The young people are, of course, appallingly pretty, and one can also perhaps be forgiven in finding the eroticism in an extended, languid threesome between the main characters, which gives the 10-minute fuck-fest in Blue Is The Warmest Colour a run for its money for naughty "holy shit, I'm watching this in a normal cinema with theoretically respectable people!" thrills.
But by sex scene 11 or 12, one must admit the gap between the sexual activity and its storytelling value is widening, not drawing nearer. And yet, Glusman's character, Murphy, never tires of the opportunity to whip out his dick on camera; and neither does Gaspar Noe himself, who turns up late in the game as a lunatic art gallery owner and sometime hedonist.
It was around that point that I realized that Love was certainly ridiculous enough to be in on its own joke.
All right, this latter part may or may not actually have been part of the strategy. I'd like to give the film the benefit of the doubt and assume that all the intercourse is about more than just a XXX-rated gloss on that Eric Idle character from Monty Python, all nudges and winks and "know what I means."
Love certainly feels like a dirty joke told by a 13-year-old boy, but I have the feeling that the kid's in the advanced class, not the underperformers.
The film broadly, openly claims to be based at least in part on the desire by the filmmaker (represented in the film by Murphy, who is a filmmaker and has a son named Gaspar - the writerly equivalent of the wanking that opens the film) to capture onscreen the transcendent emotional connection of sex with a person you truly love.
If I'm right, above, about onscreen sex and sex in general being largely boring to nearly anyone who isn't having the sex itself, this is of course a futile, meaningless artistic goal. Love is shot in 3-D, but would need to be shot in 3-D high frame rate smell-o-vision with the benefit of a whole host of other "immersion" technologies yet to be invented to be able to come anywhere near its ostensible purpose as a cinematic work.
What we're left with, then, are the dicks.
I repeat: dicks look ridiculous, especially when erect, as they wobble around pointing uncertainly at targets near and far like the brainless dumbsticks they are. Since Glusman's penis is nearly a supporting actor in this movie, it's not long before penile omnipresence in Love seems to be the driving... er... thrust of its image structure, and the haplessness of the penis itself - the straining fury, the impotent rage! - the real answer to the questions the film asks.

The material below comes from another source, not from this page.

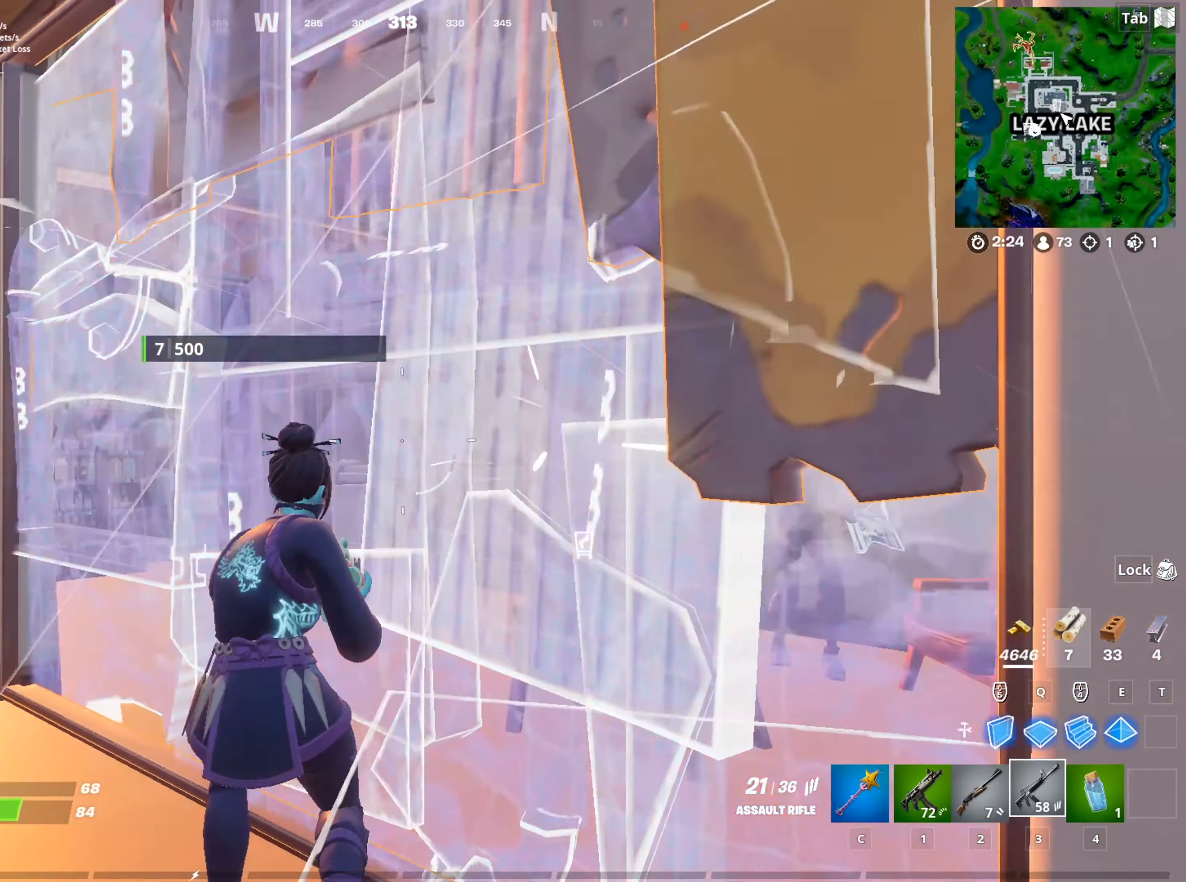
{"keys": ["a", "space", "w"], "mouse": ["left"], "mouse_move": "down", "events": [[284, "space", "down"], [317, "mouse_left", "down"]]}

For the most part, Noe shoots Love in remarkably purposeless 3-D. He shoots in flat planes and simple, 2-dimensional compositions which are enhanced not at all by the stereoscopic effect.
And then, as if to underline the degree to which the whole movie is little more than a highly sophisticated, 150-minute dick joke, the second act ends with two rapid-fire "money shots" - one literal, one slightly more demure - in which erections are pointed directly into the 3-D camera and thereby bulge outward into the waiting eyeballs of an audience who might, theoretically, have only come to this movie in the first place for this exact experience.

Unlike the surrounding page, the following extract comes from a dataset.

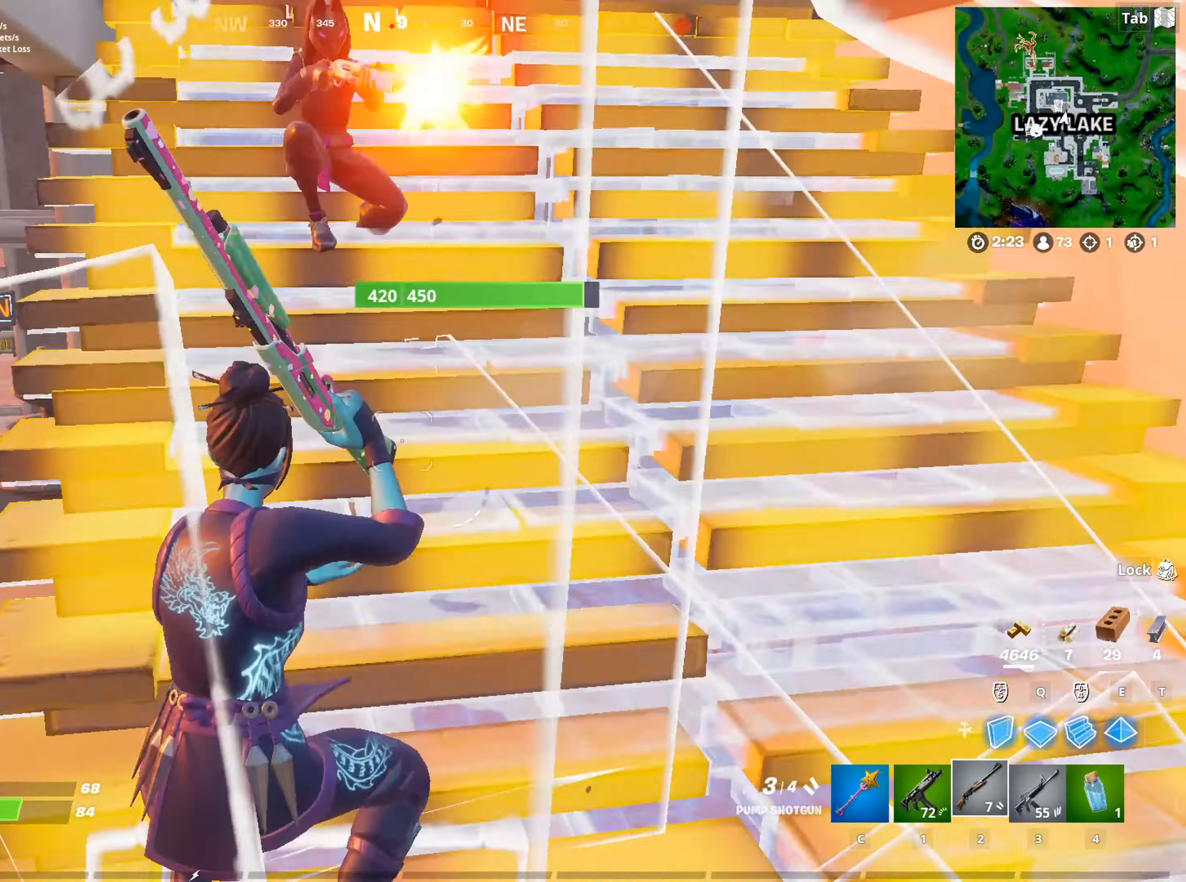
{"keys": ["d"], "mouse": [], "mouse_move": "down-left", "events": [[167, "d", "down"], [267, "mouse_left", "down"], [300, "w", "up"], [350, "mouse_left", "up"]]}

The first dick is Glusman's, and it ejaculates straight into the POV camera. The second dick is Noe's, and it just stares at us, raw and reeking.
Tell me that's not a joke.
In its circular examination of the stupidity and enormity of its lead character's, and director's, male ego, which is tied relentlessly and unyieldingly to the stupidity and enormity of its lead character's, and director's, penises, Love ends up feeling like the most egoless prostration upon one's art and inadequacies that could possibly be imagined coming from a filmmaker like Noe. It's nearly his 8 ½ , which would have been an appropriately arrogant working title under the circumstances, compensating for the exact same insecurities.